Denoting B _n the fraction of domains with n reduced centers, the following differential equations describe the advancement of B _n with illumination from n = 0 to n = N, beginning with B ₀ = 1, B ₁…B _N = 0 and ending with B ₀…B _N − 1 = 0, B _N = 1:

$$ {\text{d}}B_{0} = - \left( {1 - \frac{{F_{0} }}{{F_{\text{m}} }}} \right)B_{0} \cdot {\text{d}}q $$

(10)

$$ dB_{\text{n}} = \left[ {\left( {1 - \frac{{F_{{{\text{n}} - 1}} }}{{F_{\text{m}} }}} \right)B_{{{\text{n}} - 1}} - \left( {1 - \frac{{F_{\text{n}} }}{{F_{\text{m}} }}} \right)B_{\text{n}} } \right] \cdot dq $$

(11)

$$ {\text{d}}B_{\text{N}} = \left( {1 - \frac{{F_{N - 1} }}{{F_{\text{m}} }}} \right)B_{N - 1} \cdot {\text{d}}q $$

(12)

For the DCMU-inhibited case we neglect the re-oxidation of Q _A, once reduced. In Eqs. (10, 11, 12, 13) dq stands for cumulative excitation of the whole domain:

$$ {\text{d}}q = N\frac{{a_{\text{II}} }}{{N_{\text{PSII}} }}I(t){\text{d}}t , $$

(13)

where I(t) is PAD by the leaf, a _II is excitation partitioning to PSII and N _PSII is PSII density per area unit.

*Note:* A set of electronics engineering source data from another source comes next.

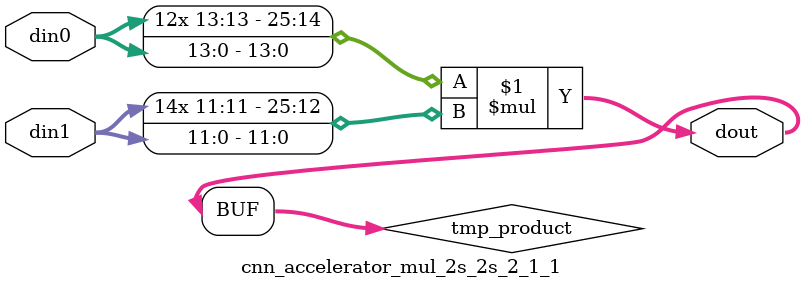
<source format=v>

`timescale 1 ns / 1 ps

 module cnn_accelerator_mul_2s_2s_2_1_1(din0, din1, dout);
parameter ID = 1;
parameter NUM_STAGE = 0;
parameter din0_WIDTH = 14;
parameter din1_WIDTH = 12;
parameter dout_WIDTH = 26;

input [din0_WIDTH - 1 : 0] din0; 
input [din1_WIDTH - 1 : 0] din1; 
output [dout_WIDTH - 1 : 0] dout;

wire signed [dout_WIDTH - 1 : 0] tmp_product;



























assign tmp_product = $signed(din0) * $signed(din1);








assign dout = tmp_product;





















endmodule

</source>
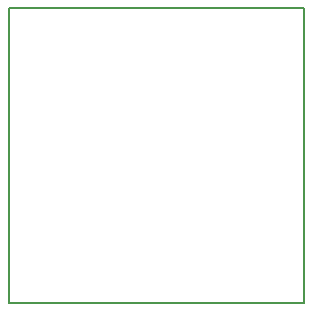
<source format=gko>
G04*
G04 #@! TF.GenerationSoftware,Altium Limited,Altium Designer,19.1.1 (5)*
G04*
G04 Layer_Color=16711935*
%FSLAX25Y25*%
%MOIN*%
G70*
G01*
G75*
%ADD16C,0.00787*%
D16*
X0Y0D02*
Y98425D01*
X98425D01*
Y0D02*
Y98425D01*
X0Y0D02*
X98425D01*
M02*

</source>
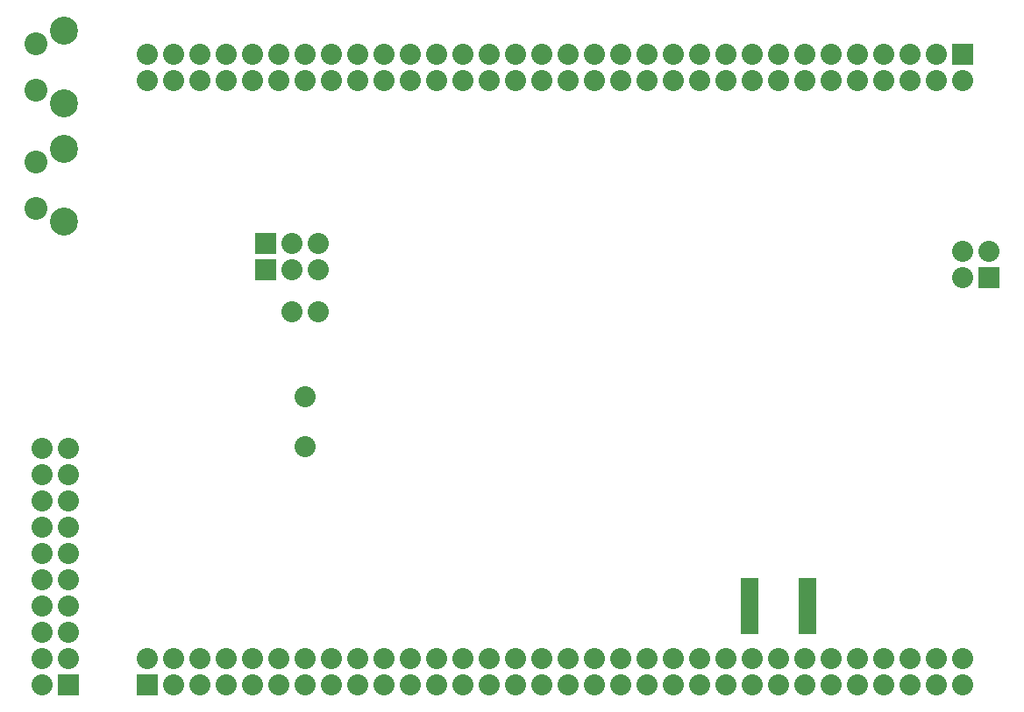
<source format=gbs>
G04 (created by PCBNEW-RS274X (2012-01-19 BZR 3256)-stable) date 16/09/2012 01:08:52*
G01*
G70*
G90*
%MOIN*%
G04 Gerber Fmt 3.4, Leading zero omitted, Abs format*
%FSLAX34Y34*%
G04 APERTURE LIST*
%ADD10C,0.006000*%
%ADD11C,0.080000*%
%ADD12R,0.080000X0.080000*%
%ADD13C,0.106600*%
%ADD14C,0.086900*%
%ADD15R,0.070000X0.035000*%
G04 APERTURE END LIST*
G54D10*
G54D11*
X61500Y-58500D03*
X62500Y-57500D03*
G54D12*
X62500Y-58500D03*
G54D11*
X61500Y-57500D03*
X62500Y-56500D03*
X61500Y-56500D03*
X62500Y-55500D03*
X61500Y-55500D03*
X62500Y-54500D03*
X61500Y-54500D03*
X62500Y-53500D03*
X61500Y-53500D03*
X62500Y-52500D03*
X61500Y-52500D03*
X62500Y-51500D03*
X61500Y-51500D03*
X62500Y-50500D03*
X61500Y-50500D03*
X62500Y-49500D03*
X61500Y-49500D03*
X71500Y-47539D03*
X71500Y-49461D03*
X71000Y-44300D03*
X72000Y-44300D03*
G54D12*
X70000Y-41700D03*
G54D11*
X71000Y-41700D03*
X72000Y-41700D03*
G54D12*
X70000Y-42700D03*
G54D11*
X71000Y-42700D03*
X72000Y-42700D03*
G54D13*
X62341Y-33622D03*
X62341Y-36378D03*
G54D14*
X61258Y-34114D03*
X61258Y-35886D03*
G54D13*
X62341Y-38122D03*
X62341Y-40878D03*
G54D14*
X61258Y-38614D03*
X61258Y-40386D03*
G54D12*
X96500Y-34500D03*
G54D11*
X96500Y-35500D03*
X95500Y-34500D03*
X95500Y-35500D03*
X94500Y-34500D03*
X94500Y-35500D03*
X93500Y-34500D03*
X93500Y-35500D03*
X92500Y-34500D03*
X92500Y-35500D03*
X91500Y-34500D03*
X91500Y-35500D03*
X90500Y-34500D03*
X90500Y-35500D03*
X89500Y-34500D03*
X89500Y-35500D03*
X88500Y-34500D03*
X88500Y-35500D03*
X87500Y-34500D03*
X87500Y-35500D03*
X86500Y-34500D03*
X86500Y-35500D03*
X85500Y-34500D03*
X85500Y-35500D03*
X84500Y-34500D03*
X84500Y-35500D03*
X83500Y-34500D03*
X83500Y-35500D03*
X82500Y-34500D03*
X82500Y-35500D03*
X81500Y-34500D03*
X81500Y-35500D03*
X80500Y-34500D03*
X80500Y-35500D03*
X79500Y-34500D03*
X79500Y-35500D03*
X78500Y-34500D03*
X78500Y-35500D03*
X77500Y-34500D03*
X77500Y-35500D03*
X76500Y-34500D03*
X76500Y-35500D03*
X75500Y-34500D03*
X75500Y-35500D03*
X74500Y-34500D03*
X74500Y-35500D03*
X73500Y-34500D03*
X73500Y-35500D03*
X72500Y-34500D03*
X72500Y-35500D03*
X71500Y-34500D03*
X71500Y-35500D03*
X70500Y-34500D03*
X70500Y-35500D03*
X69500Y-34500D03*
X69500Y-35500D03*
X68500Y-34500D03*
X68500Y-35500D03*
X67500Y-34500D03*
X67500Y-35500D03*
X66500Y-34500D03*
X66500Y-35500D03*
X65500Y-34500D03*
X65500Y-35500D03*
G54D12*
X65500Y-58500D03*
G54D11*
X65500Y-57500D03*
X66500Y-58500D03*
X66500Y-57500D03*
X67500Y-58500D03*
X67500Y-57500D03*
X68500Y-58500D03*
X68500Y-57500D03*
X69500Y-58500D03*
X69500Y-57500D03*
X70500Y-58500D03*
X70500Y-57500D03*
X71500Y-58500D03*
X71500Y-57500D03*
X72500Y-58500D03*
X72500Y-57500D03*
X73500Y-58500D03*
X73500Y-57500D03*
X74500Y-58500D03*
X74500Y-57500D03*
X75500Y-58500D03*
X75500Y-57500D03*
X76500Y-58500D03*
X76500Y-57500D03*
X77500Y-58500D03*
X77500Y-57500D03*
X78500Y-58500D03*
X78500Y-57500D03*
X79500Y-58500D03*
X79500Y-57500D03*
X80500Y-58500D03*
X80500Y-57500D03*
X81500Y-58500D03*
X81500Y-57500D03*
X82500Y-58500D03*
X82500Y-57500D03*
X83500Y-58500D03*
X83500Y-57500D03*
X84500Y-58500D03*
X84500Y-57500D03*
X85500Y-58500D03*
X85500Y-57500D03*
X86500Y-58500D03*
X86500Y-57500D03*
X87500Y-58500D03*
X87500Y-57500D03*
X88500Y-58500D03*
X88500Y-57500D03*
X89500Y-58500D03*
X89500Y-57500D03*
X90500Y-58500D03*
X90500Y-57500D03*
X91500Y-58500D03*
X91500Y-57500D03*
X92500Y-58500D03*
X92500Y-57500D03*
X93500Y-58500D03*
X93500Y-57500D03*
X94500Y-58500D03*
X94500Y-57500D03*
X95500Y-58500D03*
X95500Y-57500D03*
X96500Y-58500D03*
X96500Y-57500D03*
G54D12*
X97500Y-43000D03*
G54D11*
X96500Y-43000D03*
X97500Y-42000D03*
X96500Y-42000D03*
G54D15*
X88398Y-56396D03*
X88398Y-56140D03*
X88398Y-55884D03*
X88398Y-55628D03*
X88398Y-55372D03*
X88398Y-55116D03*
X88398Y-54860D03*
X88398Y-54604D03*
X90602Y-54604D03*
X90602Y-54860D03*
X90602Y-55116D03*
X90602Y-55372D03*
X90602Y-55628D03*
X90602Y-55884D03*
X90602Y-56140D03*
X90602Y-56396D03*
M02*

</source>
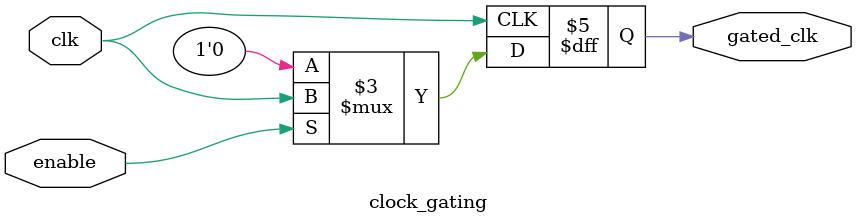
<source format=v>
module clock_gating(
    input clk,
    input enable,
    output reg gated_clk
);
    always @(posedge clk) begin
        if (enable) begin
            gated_clk <= clk;
        end else begin
            gated_clk <= 1'b0;
        end
    end
endmodule
</source>
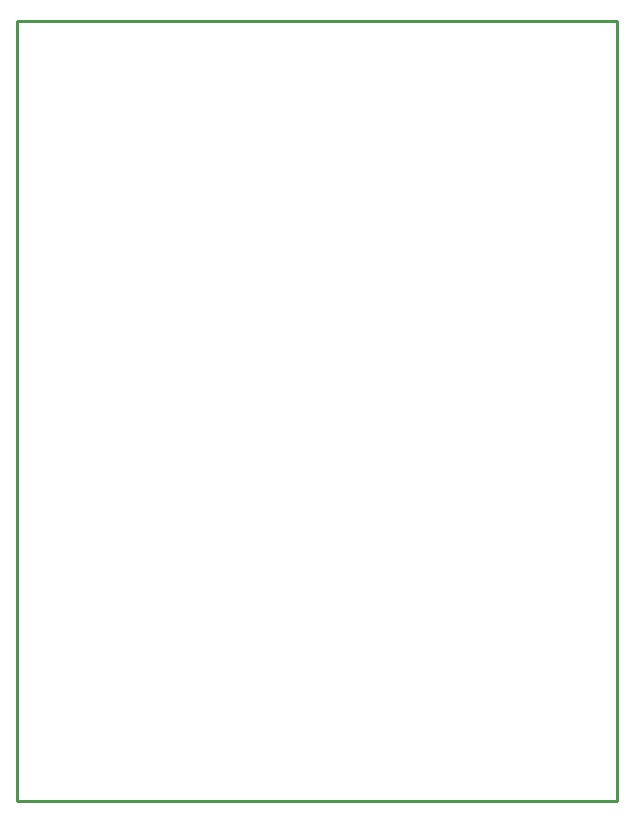
<source format=gbr>
G04 EAGLE Gerber RS-274X export*
G75*
%MOMM*%
%FSLAX34Y34*%
%LPD*%
%IN*%
%IPPOS*%
%AMOC8*
5,1,8,0,0,1.08239X$1,22.5*%
G01*
%ADD10C,0.254000*%


D10*
X0Y0D02*
X508000Y0D01*
X508000Y660400D01*
X0Y660400D01*
X0Y0D01*
M02*

</source>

The formula is a development of Eq. (1) in the main text, but multiplied by N, the number of individual PSII centers in the domain.Fluorescence of the whole leaf is the sum of all fractions,

$$ \frac{F}{{F_{\text{m}} }} = \sum\limits_{n = 0}^{N} {\frac{{F_{n} }}{{F_{\text{m}} }}} B_{n} , $$

(14)

but Q _A reduction is

$$ Q_{\text{A}} = \frac{1}{N}\sum\limits_{n = 0}^{N} n B_{n} . $$

(15)

Assuming that each quenched excitation (the abscissa of Fig. 4) performs Q _A reduction, the theoretical curve in Fig. 5 is a plot of Eqs. (14) versus (15), the best fit to experimental data obtained with N = 4.